Mais il faut relever également que cette foule d'objets acheminés aux Cheneviers coûte très cher à la collectivité, au niveau du traitement des déchets. Indépendamment de la déperdition des matériaux que représente la destruction par incinération d'objets, on a intérêt, sur le plan financier, à ce que tout ce qui puisse être récupéré le soit. Puisque vous avez demandé, Monsieur Du Pasquier, quelle était notre philosophie dans ce domaine, nous

vous répondons qu'elle consiste à récupérer et à recycler tout ce qui peut l'être. Cela implique la mise en place, Madame, de filières de récupération. C'est là un long processus, mais si vous lisez attentivement l'avis «Tous ménages» annuel que nous distribuons avec l'avis communal, vous verrez que la liste des objets susceptibles d'être récupérés et celle des organisations et entreprises qui s'occupent de recyclage s'allongent au fil des années. Pour certains objets, il faut citer l'action notamment du Centre social protestant et celles d'autres institutions. Je crois que votre motion vient à son heure.

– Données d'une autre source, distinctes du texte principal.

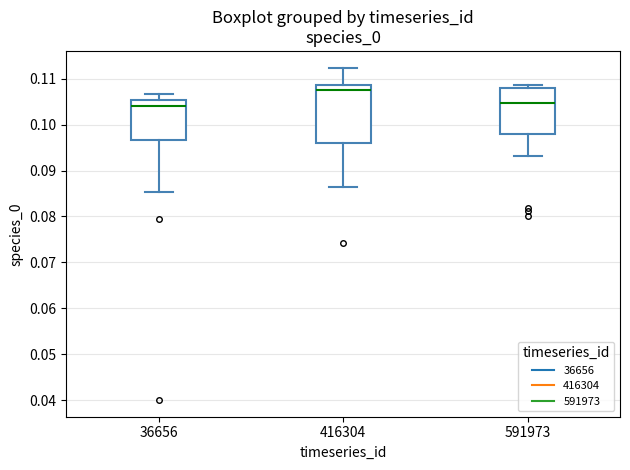

Reading left to right, transcribe this box plot: for each box, give where its median line is, the range the box spans, and where its two whiskers end, as read against the y-axis. The values are not printed on the chart, so give them approximately, as read against the axis.

36656: median 0.104, box 0.097 to 0.105, whiskers 0.085 to 0.107
416304: median 0.108, box 0.096 to 0.109, whiskers 0.086 to 0.112
591973: median 0.105, box 0.098 to 0.108, whiskers 0.093 to 0.109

Pour terminer, je voudrais rappeler que dans l'administration nous avons axé la récupération sur le papier. Nous faisons une action exemplaire au niveau de la récupération du papier de bureau dans l'administration cantonale qui va certainement servir d'exemple aux administrations privées. Nous avons étendu la récupération à tous les matériaux, les cassettes et autres provenant, par exemple, des machines à écrire modernes. Nous pourrons maintenant nous intéresser à d'autres secteurs et, je le répète, votre motion vient à son heure.

Mme Vesca Olsommer (Ve). Je voudrais remercier le chef du département. J'ai lu les rapports que le Conseil d'Etat a rédigés en réponse au deux motions concernant l'écologie au bureau et le recyclage du matériel scolaire. J'ai constaté tous les efforts que l'Etat avait faits, notamment pour récupérer, recycler le papier, les déchets des cafétérias, etc., pour économiser l'énergie en optant pour d'autres types de lampes, mais ce n'est pas à cela que je pense.

J'approuve, Monsieur le chef du département, ce que vous avez fait, je félicite vos services. Le concept de durabilité, c'est autre chose, c'est prolonger la durée de vie des objets.

M. Christian Grobet, président du Conseil d'Etat. On l'a bien compris. C'est un secteur dont nous devons nous préoccuper. Vous avez tout à fait raison.

Mise aux voix, cette motion est adoptée.